Deprescribing Education vs Usual Care for Patients With Cognitive Impairment and Primary Care Clinicians: The OPTIMIZE Pragmatic Cluster Randomized Trial
ARTICLE: Deprescribing Education vs Usual Care for Patients With Cognitive Impairment and Primary Care Clinicians: The OPTIMIZE Pragmatic Cluster Randomized Trial
AUTHORS: Elizabeth A Bayliss, Susan M Shetterly, Melanie L Drace, Jonathan D Norton, Mahesh Maiyani, Kathy S Gleason, Jennifer K Sawyer, Linda A Weffald, Ariel R Green, Emily Reeve, Matthew L Maciejewski, Orla C Sheehan, Jennifer L Wolff, Courtney Kraus, Cynthia M Boyd
JOURNAL: JAMA Intern Med. 2022 May 1;182(5):534-542. doi: 10.1001/jamainternmed.2022.0502.
Background: Individuals with dementia or mild cognitive impairment frequently have multiple chronic conditions (defined as ≥2 chronic medical conditions) and take multiple medications, increasing their risk for adverse outcomes. Deprescribing (reducing or stopping medications for which potential harms outweigh potential benefits) may decrease their risk of adverse outcomes.
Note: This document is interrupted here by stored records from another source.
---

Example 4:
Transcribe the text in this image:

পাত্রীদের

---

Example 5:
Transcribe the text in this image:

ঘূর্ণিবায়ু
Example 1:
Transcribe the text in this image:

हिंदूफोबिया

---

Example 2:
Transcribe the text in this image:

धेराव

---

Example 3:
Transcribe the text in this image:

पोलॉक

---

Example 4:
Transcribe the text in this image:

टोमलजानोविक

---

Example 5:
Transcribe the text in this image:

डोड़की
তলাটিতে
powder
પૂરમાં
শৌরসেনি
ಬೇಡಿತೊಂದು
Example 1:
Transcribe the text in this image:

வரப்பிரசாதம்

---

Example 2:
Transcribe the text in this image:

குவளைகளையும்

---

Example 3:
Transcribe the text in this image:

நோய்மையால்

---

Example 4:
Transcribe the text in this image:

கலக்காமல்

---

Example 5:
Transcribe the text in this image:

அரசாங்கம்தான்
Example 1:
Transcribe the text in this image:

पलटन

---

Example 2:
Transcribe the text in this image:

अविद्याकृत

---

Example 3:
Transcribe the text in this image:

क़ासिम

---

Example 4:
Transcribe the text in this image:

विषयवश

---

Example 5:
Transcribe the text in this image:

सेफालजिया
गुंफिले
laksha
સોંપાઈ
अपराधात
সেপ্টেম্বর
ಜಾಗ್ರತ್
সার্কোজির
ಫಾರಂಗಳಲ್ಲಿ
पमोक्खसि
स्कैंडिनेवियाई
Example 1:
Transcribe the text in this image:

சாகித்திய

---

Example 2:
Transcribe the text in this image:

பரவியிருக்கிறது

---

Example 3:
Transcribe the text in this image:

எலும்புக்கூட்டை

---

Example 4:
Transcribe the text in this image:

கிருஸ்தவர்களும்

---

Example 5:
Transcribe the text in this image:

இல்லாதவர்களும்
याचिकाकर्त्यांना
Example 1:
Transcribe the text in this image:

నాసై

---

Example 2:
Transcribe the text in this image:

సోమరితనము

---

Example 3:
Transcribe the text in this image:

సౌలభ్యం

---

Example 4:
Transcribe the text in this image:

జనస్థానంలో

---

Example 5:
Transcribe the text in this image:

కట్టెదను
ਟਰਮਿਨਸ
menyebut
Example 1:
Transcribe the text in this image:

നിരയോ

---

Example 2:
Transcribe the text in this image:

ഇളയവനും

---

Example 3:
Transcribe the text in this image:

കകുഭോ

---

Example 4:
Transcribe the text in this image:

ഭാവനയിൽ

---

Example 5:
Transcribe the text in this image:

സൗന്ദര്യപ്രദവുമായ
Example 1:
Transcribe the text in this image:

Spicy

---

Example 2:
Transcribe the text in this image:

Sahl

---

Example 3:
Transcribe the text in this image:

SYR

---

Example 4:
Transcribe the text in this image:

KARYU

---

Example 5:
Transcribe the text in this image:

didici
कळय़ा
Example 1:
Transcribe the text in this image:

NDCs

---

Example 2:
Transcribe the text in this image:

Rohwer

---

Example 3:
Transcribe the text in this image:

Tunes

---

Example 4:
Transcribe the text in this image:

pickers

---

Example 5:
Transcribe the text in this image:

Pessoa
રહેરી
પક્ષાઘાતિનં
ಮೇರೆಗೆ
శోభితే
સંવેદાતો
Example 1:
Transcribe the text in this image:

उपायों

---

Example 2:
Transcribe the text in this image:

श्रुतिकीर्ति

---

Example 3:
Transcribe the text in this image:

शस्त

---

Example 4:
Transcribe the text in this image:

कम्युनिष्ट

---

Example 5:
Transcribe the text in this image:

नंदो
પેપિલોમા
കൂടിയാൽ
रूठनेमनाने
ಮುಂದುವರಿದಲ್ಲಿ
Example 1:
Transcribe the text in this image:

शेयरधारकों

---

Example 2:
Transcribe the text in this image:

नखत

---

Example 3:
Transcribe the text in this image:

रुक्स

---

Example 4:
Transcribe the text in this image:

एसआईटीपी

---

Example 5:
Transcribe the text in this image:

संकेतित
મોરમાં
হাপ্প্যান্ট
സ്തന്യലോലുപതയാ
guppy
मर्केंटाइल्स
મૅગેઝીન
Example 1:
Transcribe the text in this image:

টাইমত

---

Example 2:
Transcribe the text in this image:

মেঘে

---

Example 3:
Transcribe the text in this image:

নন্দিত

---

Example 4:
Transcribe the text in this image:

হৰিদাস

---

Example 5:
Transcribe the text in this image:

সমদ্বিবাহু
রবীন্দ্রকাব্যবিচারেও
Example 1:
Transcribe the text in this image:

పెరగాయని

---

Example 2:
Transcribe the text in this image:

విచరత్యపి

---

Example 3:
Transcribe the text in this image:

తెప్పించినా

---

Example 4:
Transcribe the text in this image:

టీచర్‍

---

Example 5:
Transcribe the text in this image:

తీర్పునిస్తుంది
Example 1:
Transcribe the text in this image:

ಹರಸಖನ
Objective: To examine the effectiveness of increasing patient and clinician awareness about the potential to deprescribe unnecessary or risky medications among patients with dementia or mild cognitive impairment.
Design, setting, and participants: This pragmatic, patient-centered, 12-month cluster randomized clinical trial was conducted from April 1, 2019, to March 31, 2020, at 18 primary care clinics in a not-for-profit integrated health care delivery system. The study included 3012 adults aged 65 years or older with dementia or mild cognitive impairment who had 1 or more additional chronic medical conditions and were taking 5 or more long-term medications.
Interventions: An educational brochure and a questionnaire on attitudes toward deprescribing were mailed to patients prior to a primary care visit, clinicians were notified about the mailing, and deprescribing tip sheets were distributed to clinicians at monthly clinic meetings.
Main outcomes and measures: The number of prescribed long-term medications and the percentage of individuals prescribed 1 or more potentially inappropriate medications (PIMs). Analysis was performed on an intention-to-treat basis.
Results: This study comprised 1433 individuals (806 women [56.2%]; mean [SD] age, 80.1 [7.2] years) in 9 intervention clinics and 1579 individuals (874 women [55.4%]; mean [SD] age, 79.9 [7.5] years) in 9 control clinics who met the eligibility criteria. At baseline, both groups were prescribed a similar mean (SD) number of long-term medications (7.0 [2.1] in the intervention group and 7.0 [2.2] in the control group), and a similar proportion of individuals in both groups were taking 1 or more PIMs (437 of 1433 individuals [30.5%] in the intervention group and 467 of 1579 individuals [29.6%] in the control group). At 6 months, the adjusted mean number of long-term medications was similar in the intervention and control groups (6.4 [95% CI, 6.3-6.5] vs 6.5 [95% CI, 6.4-6.6]; P = .14). The estimated percentages of patients in the intervention and control groups taking 1 or more PIMs were similar (17.8% [95% CI, 15.4%-20.5%] vs 20.9% [95% CI, 18.4%-23.6%]; P = .08). In preplanned subgroup analyses, adjusted differences between the intervention and control groups were -0.16 (95% CI, -0.34 to 0.01) for individuals prescribed 7 or more long-term medications at baseline (n = 1434) and -0.03 (95% CI, -0.20 to 0.13) for those prescribed 5 to 6 medications (n = 1578) (P = .28 for interaction; P = .19 for subgroup interaction for PIMs).
Conclusions and relevance: This large-scale educational deprescribing intervention for older adults with cognitive impairment taking 5 or more long-term medications and their primary care clinicians demonstrated small effect sizes and did not significantly reduce the number of long-term medications and PIMs. Such interventions should target older adults taking relatively more medications.